SELECTED EXCERPT:
————
From The MPEG-4 Structured Audio Book by John Lazzaro and John Wawrzynek.

Part III/2: MIDI Instrument Control

Sections

Standard Names:

MIDIctrl MIDItouch MIDIbend channel preset

Language Elements:

preset

Introduction

MIDI (Musical Instrument Digital Interface) is the dominant score language in electronic music. Most electronic musical instruments have network ports that communicate MIDI commands.

Many personal computers also have MIDI network ports. Most musical software applications use the MIDI File Format, a score language based on MIDI.

MP4-SA supports the MIDI File Format as an alternative score language to SASL. MP4-SA also supports the inclusion of streaming MIDI commands in an MP4 bitstream.

In this chapter, we give a basic introduction to MIDI, and show how SAOL programs interact with MIDI commands.

 

MIDI Basics

In this section, we describe MIDI commands and MIDI Files, focusing on features relevant to MP4-SA.

MIDI was originally designed to let musicians use a single electronic piano keyboard to play notes on several different electronic musical instruments.

In a typical architecture, the piano keyboard sends out control information, in the form of MIDI commands, on a "MIDI Out" network port (a 5-pin DIN connector). This port is wired to the "MIDI In" port of one of the instruments. This instrument regenerates the data on a "MIDI Through" jack, that is connected to another instrument.

In this way, several instruments are daisy-chained together, each listening to the same stream of MIDI commands. Most MIDI commands include a channel number field (an integer between 0 and 15). In a typical installation, each instrument is programmed to only respond to commands that have a specific MIDI channel number.

MIDI Commands

See the right panel for the syntax of the MIDI commands discussed in this section. Although these commands are defined as binary objects, in this chapter we discuss MIDI using a symbolic notation.

The MIDI commands for starting (NoteOn) and ending (NoteOff) sounds are defined using the vocabulary of the piano keyboard. These commands specify a key number (an integer between 0 and 127, with 60 being Middle C), the velocity that the note was pressed or released, and a channel number.

Electronic keyboards often have pressure sensors underneath the keyboard that generate an additional control signal while a note is depressed. Some keyboards have a single sensor for the entire keyboard, while others have a dedicated sensor for each note.

The MIDI commands Touch and CTouch send information about the current pressure under a single key or the entire keyboard, respectively.

Many electronic keyboards also have a wheel on the left side of the keyboard, with a center detent. Moving the wheel off the center detent acts to smoothly bend the pitch of all depressed notes. The PWheel command sends the current value of the pitch wheel.
————
Items from a data source:
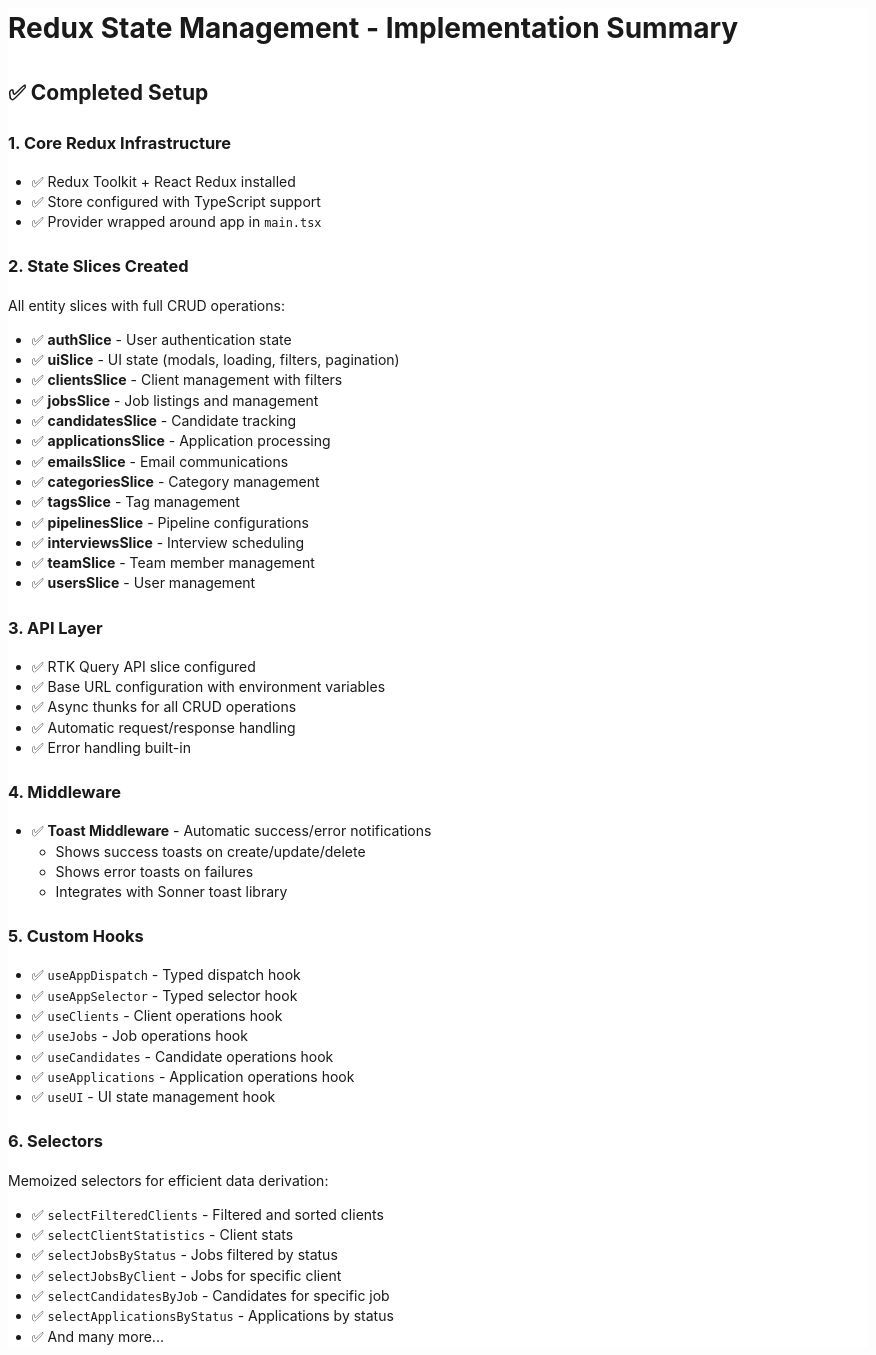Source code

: # Redux State Management - Implementation Summary

## ✅ Completed Setup

### 1. **Core Redux Infrastructure**
- ✅ Redux Toolkit + React Redux installed
- ✅ Store configured with TypeScript support
- ✅ Provider wrapped around app in `main.tsx`

### 2. **State Slices Created**
All entity slices with full CRUD operations:
- ✅ **authSlice** - User authentication state
- ✅ **uiSlice** - UI state (modals, loading, filters, pagination)
- ✅ **clientsSlice** - Client management with filters
- ✅ **jobsSlice** - Job listings and management
- ✅ **candidatesSlice** - Candidate tracking
- ✅ **applicationsSlice** - Application processing
- ✅ **emailsSlice** - Email communications
- ✅ **categoriesSlice** - Category management
- ✅ **tagsSlice** - Tag management
- ✅ **pipelinesSlice** - Pipeline configurations
- ✅ **interviewsSlice** - Interview scheduling
- ✅ **teamSlice** - Team member management
- ✅ **usersSlice** - User management

### 3. **API Layer**
- ✅ RTK Query API slice configured
- ✅ Base URL configuration with environment variables
- ✅ Async thunks for all CRUD operations
- ✅ Automatic request/response handling
- ✅ Error handling built-in

### 4. **Middleware**
- ✅ **Toast Middleware** - Automatic success/error notifications
  - Shows success toasts on create/update/delete
  - Shows error toasts on failures
  - Integrates with Sonner toast library

### 5. **Custom Hooks**
- ✅ `useAppDispatch` - Typed dispatch hook
- ✅ `useAppSelector` - Typed selector hook
- ✅ `useClients` - Client operations hook
- ✅ `useJobs` - Job operations hook
- ✅ `useCandidates` - Candidate operations hook
- ✅ `useApplications` - Application operations hook
- ✅ `useUI` - UI state management hook

### 6. **Selectors**
Memoized selectors for efficient data derivation:
- ✅ `selectFilteredClients` - Filtered and sorted clients
- ✅ `selectClientStatistics` - Client stats
- ✅ `selectJobsByStatus` - Jobs filtered by status
- ✅ `selectJobsByClient` - Jobs for specific client
- ✅ `selectCandidatesByJob` - Candidates for specific job
- ✅ `selectApplicationsByStatus` - Applications by status
- ✅ And many more...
————
From the text on MIDI instrument control, set down the passage from "Electronic keyboards often" up to and including "entire keyboard, respectively.", word for word. The records are separate material, independent of the text on MIDI instrument control.

RESPONSE:
Electronic keyboards often have pressure sensors underneath the keyboard that generate an additional control signal while a note is depressed. Some keyboards have a single sensor for the entire keyboard, while others have a dedicated sensor for each note.

The MIDI commands Touch and CTouch send information about the current pressure under a single key or the entire keyboard, respectively.